Transcribed page contents:

■ ■ ■ ■

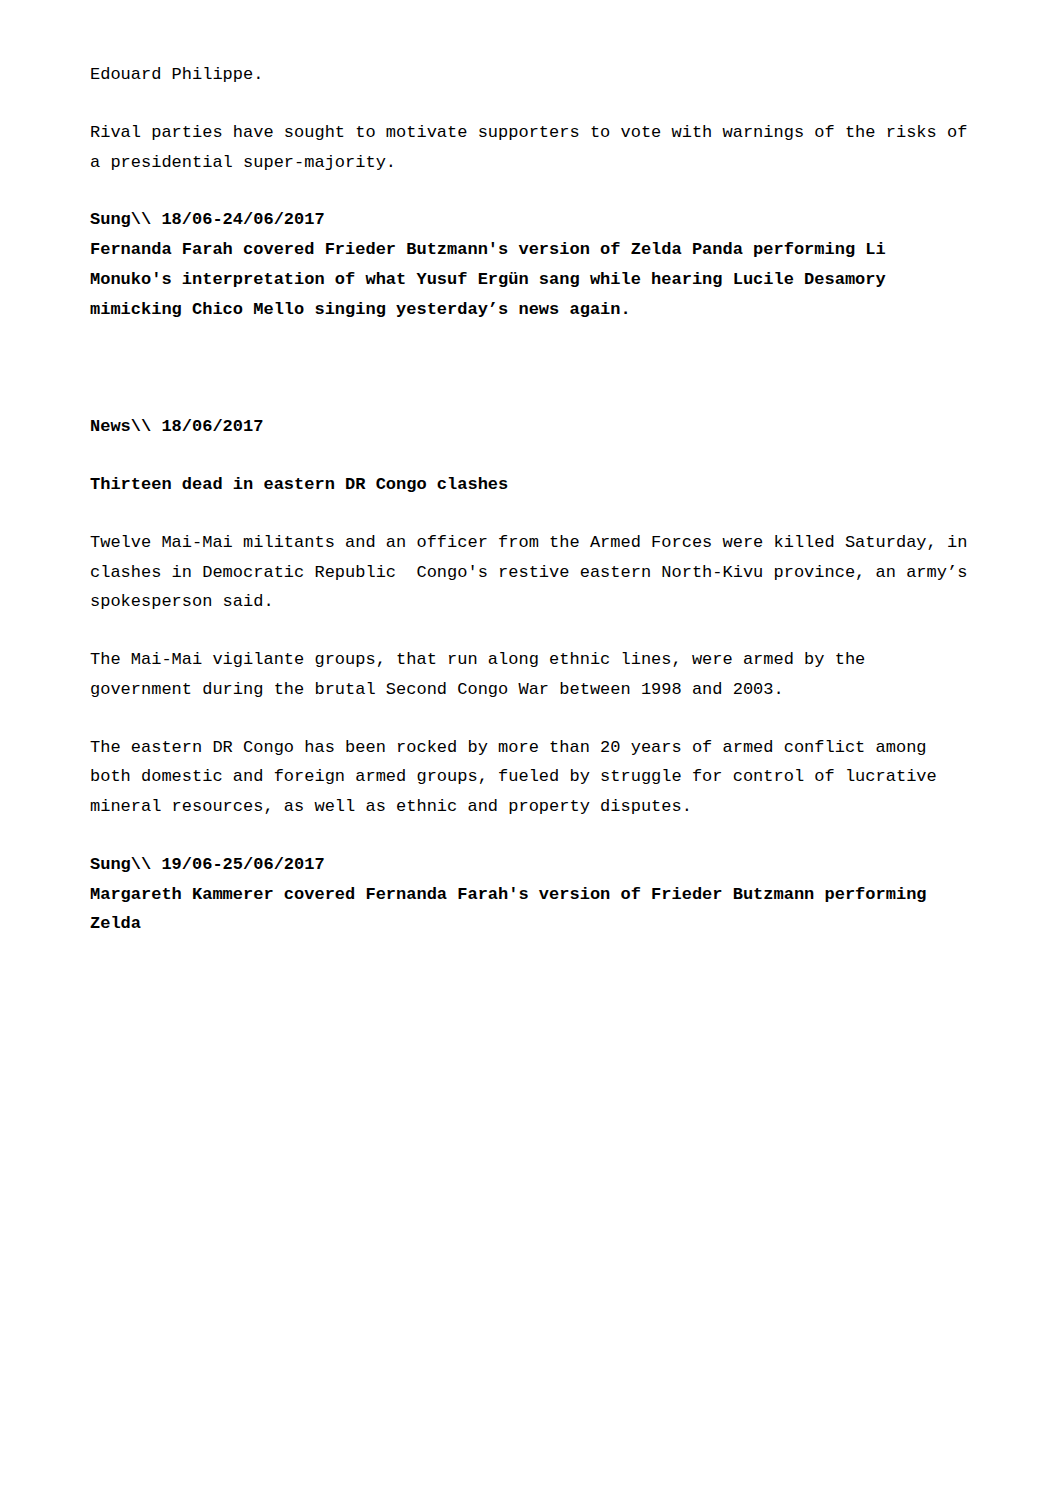Edouard Philippe.
Rival parties have sought to motivate supporters to vote with warnings of the risks of a presidential super-majority.
Sung\\ 18/06-24/06/2017
Fernanda Farah covered Frieder Butzmann's version of Zelda Panda performing Li Monuko's interpretation of what Yusuf Ergün sang while hearing Lucile Desamory mimicking Chico Mello singing yesterday’s news again.
News\\ 18/06/2017
Thirteen dead in eastern DR Congo clashes
Twelve Mai-Mai militants and an officer from the Armed Forces were killed Saturday, in clashes in Democratic Republic Congo's restive eastern North-Kivu province, an army’s spokesperson said.
The Mai-Mai vigilante groups, that run along ethnic lines, were armed by the government during the brutal Second Congo War between 1998 and 2003.
The eastern DR Congo has been rocked by more than 20 years of armed conflict among both domestic and foreign armed groups, fueled by struggle for control of lucrative mineral resources, as well as ethnic and property disputes.
Sung\\ 19/06-25/06/2017
Margareth Kammerer covered Fernanda Farah's version of Frieder Butzmann performing Zelda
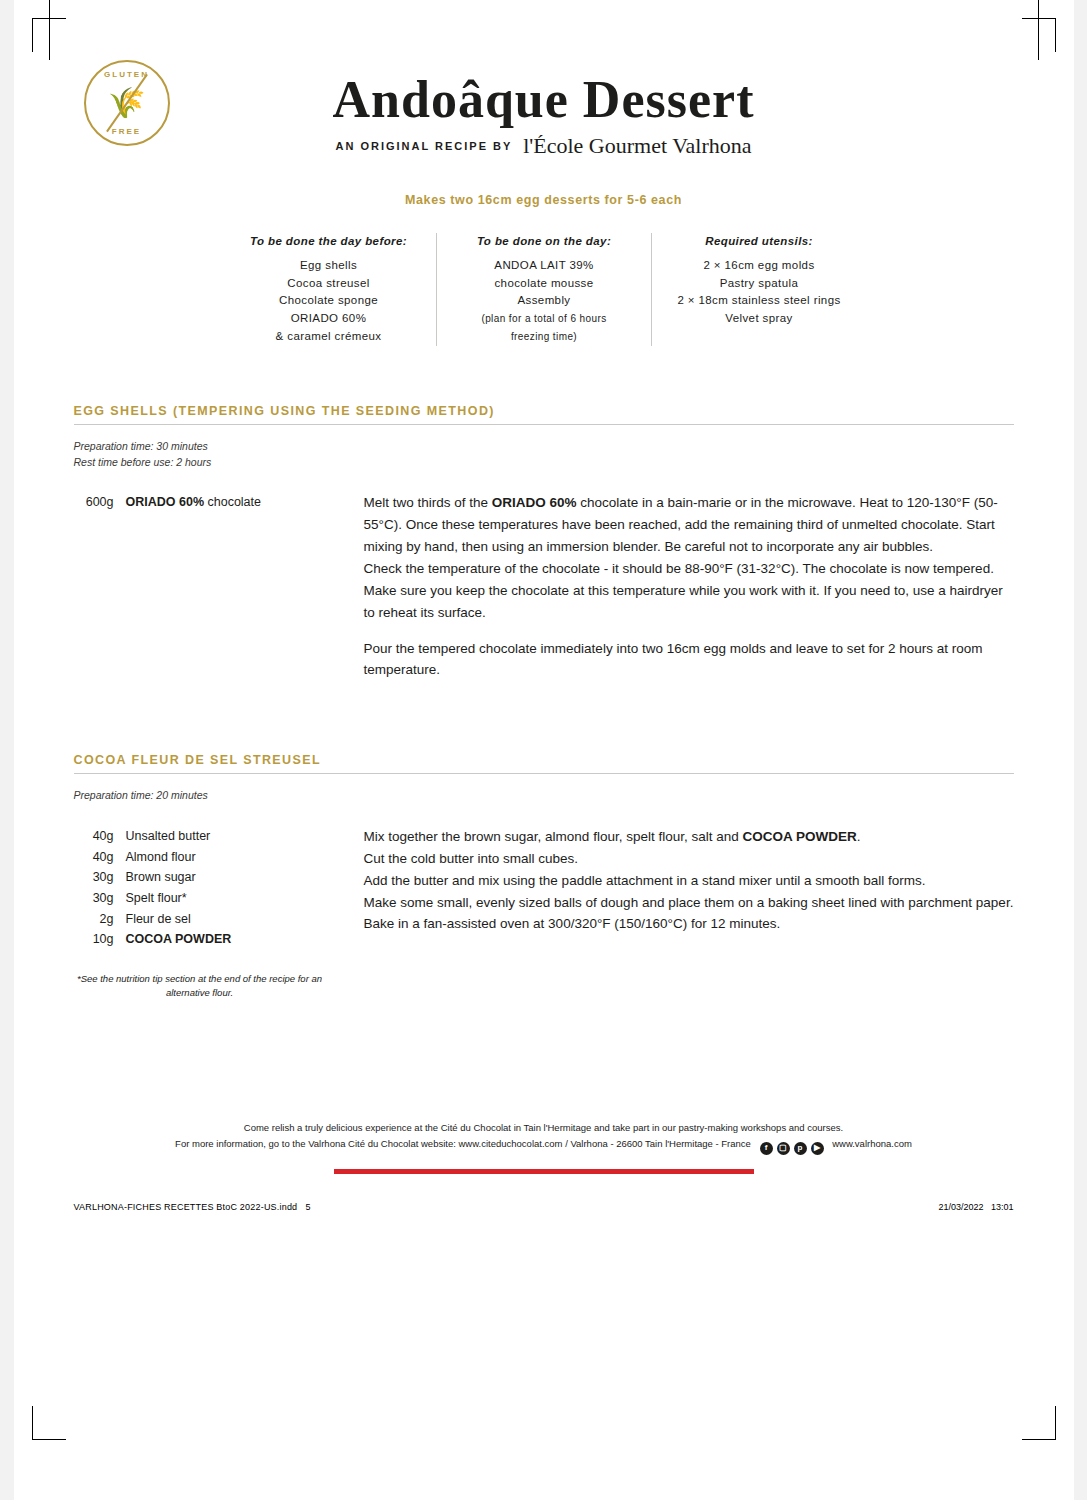GLUTEN 🌾 FREE
Andoâque Dessert
An original recipe by l'École Gourmet Valrhona
Makes two 16cm egg desserts for 5-6 each
To be done the day before:
Egg shells
Cocoa streusel
Chocolate sponge
ORIADO 60%
& caramel crémeux
To be done on the day:
ANDOA LAIT 39%
chocolate mousse
Assembly
(plan for a total of 6 hours
freezing time)
Required utensils:
2 × 16cm egg molds
Pastry spatula
2 × 18cm stainless steel rings
Velvet spray
Egg shells (tempering using the seeding method)
Preparation time: 30 minutes
Rest time before use: 2 hours
| 600g | ORIADO 60% chocolate |
Melt two thirds of the ORIADO 60% chocolate in a bain-marie or in the microwave. Heat to 120-130°F (50-55°C). Once these temperatures have been reached, add the remaining third of unmelted chocolate. Start mixing by hand, then using an immersion blender. Be careful not to incorporate any air bubbles.
Check the temperature of the chocolate - it should be 88-90°F (31-32°C). The chocolate is now tempered. Make sure you keep the chocolate at this temperature while you work with it. If you need to, use a hairdryer to reheat its surface.
Pour the tempered chocolate immediately into two 16cm egg molds and leave to set for 2 hours at room temperature.
Cocoa fleur de sel streusel
Preparation time: 20 minutes
| 40g | Unsalted butter |
| 40g | Almond flour |
| 30g | Brown sugar |
| 30g | Spelt flour* |
| 2g | Fleur de sel |
| 10g | COCOA POWDER |
*See the nutrition tip section at the end of the recipe for an alternative flour.
Mix together the brown sugar, almond flour, spelt flour, salt and COCOA POWDER.
Cut the cold butter into small cubes.
Add the butter and mix using the paddle attachment in a stand mixer until a smooth ball forms.
Make some small, evenly sized balls of dough and place them on a baking sheet lined with parchment paper.
Bake in a fan-assisted oven at 300/320°F (150/160°C) for 12 minutes.
Come relish a truly delicious experience at the Cité du Chocolat in Tain l'Hermitage and take part in our pastry-making workshops and courses.
For more information, go to the Valrhona Cité du Chocolat website: www.citeduchocolat.com / Valrhona - 26600 Tain l'Hermitage - France f▢p▶ www.valrhona.com
VARLHONA-FICHES RECETTES BtoC 2022-US.indd 5
21/03/2022 13:01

■ ■ ■ ■

Every line of the records must come back unchanged, except that pictures are dropped.

Edouard Philippe.
Rival parties have sought to motivate supporters to vote with warnings of the risks of a presidential super-majority.
Sung\\ 18/06-24/06/2017
Fernanda Farah covered Frieder Butzmann's version of Zelda Panda performing Li Monuko's interpretation of what Yusuf Ergün sang while hearing Lucile Desamory mimicking Chico Mello singing yesterday’s news again.
News\\ 18/06/2017
Thirteen dead in eastern DR Congo clashes
Twelve Mai-Mai militants and an officer from the Armed Forces were killed Saturday, in clashes in Democratic Republic Congo's restive eastern North-Kivu province, an army’s spokesperson said.
The Mai-Mai vigilante groups, that run along ethnic lines, were armed by the government during the brutal Second Congo War between 1998 and 2003.
The eastern DR Congo has been rocked by more than 20 years of armed conflict among both domestic and foreign armed groups, fueled by struggle for control of lucrative mineral resources, as well as ethnic and property disputes.
Sung\\ 19/06-25/06/2017
Margareth Kammerer covered Fernanda Farah's version of Frieder Butzmann performing Zelda
GLUTEN 🌾 FREE
Andoâque Dessert
An original recipe by l'École Gourmet Valrhona
Makes two 16cm egg desserts for 5-6 each
To be done the day before:
Egg shells
Cocoa streusel
Chocolate sponge
ORIADO 60%
& caramel crémeux
To be done on the day:
ANDOA LAIT 39%
chocolate mousse
Assembly
(plan for a total of 6 hours
freezing time)
Required utensils:
2 × 16cm egg molds
Pastry spatula
2 × 18cm stainless steel rings
Velvet spray
Egg shells (tempering using the seeding method)
Preparation time: 30 minutes
Rest time before use: 2 hours
| 600g | ORIADO 60% chocolate |
Melt two thirds of the ORIADO 60% chocolate in a bain-marie or in the microwave. Heat to 120-130°F (50-55°C). Once these temperatures have been reached, add the remaining third of unmelted chocolate. Start mixing by hand, then using an immersion blender. Be careful not to incorporate any air bubbles.
Check the temperature of the chocolate - it should be 88-90°F (31-32°C). The chocolate is now tempered. Make sure you keep the chocolate at this temperature while you work with it. If you need to, use a hairdryer to reheat its surface.
Pour the tempered chocolate immediately into two 16cm egg molds and leave to set for 2 hours at room temperature.
Cocoa fleur de sel streusel
Preparation time: 20 minutes
| 40g | Unsalted butter |
| 40g | Almond flour |
| 30g | Brown sugar |
| 30g | Spelt flour* |
| 2g | Fleur de sel |
| 10g | COCOA POWDER |
*See the nutrition tip section at the end of the recipe for an alternative flour.
Mix together the brown sugar, almond flour, spelt flour, salt and COCOA POWDER.
Cut the cold butter into small cubes.
Add the butter and mix using the paddle attachment in a stand mixer until a smooth ball forms.
Make some small, evenly sized balls of dough and place them on a baking sheet lined with parchment paper.
Bake in a fan-assisted oven at 300/320°F (150/160°C) for 12 minutes.
Come relish a truly delicious experience at the Cité du Chocolat in Tain l'Hermitage and take part in our pastry-making workshops and courses.
For more information, go to the Valrhona Cité du Chocolat website: www.citeduchocolat.com / Valrhona - 26600 Tain l'Hermitage - France f▢p▶ www.valrhona.com
VARLHONA-FICHES RECETTES BtoC 2022-US.indd 5
21/03/2022 13:01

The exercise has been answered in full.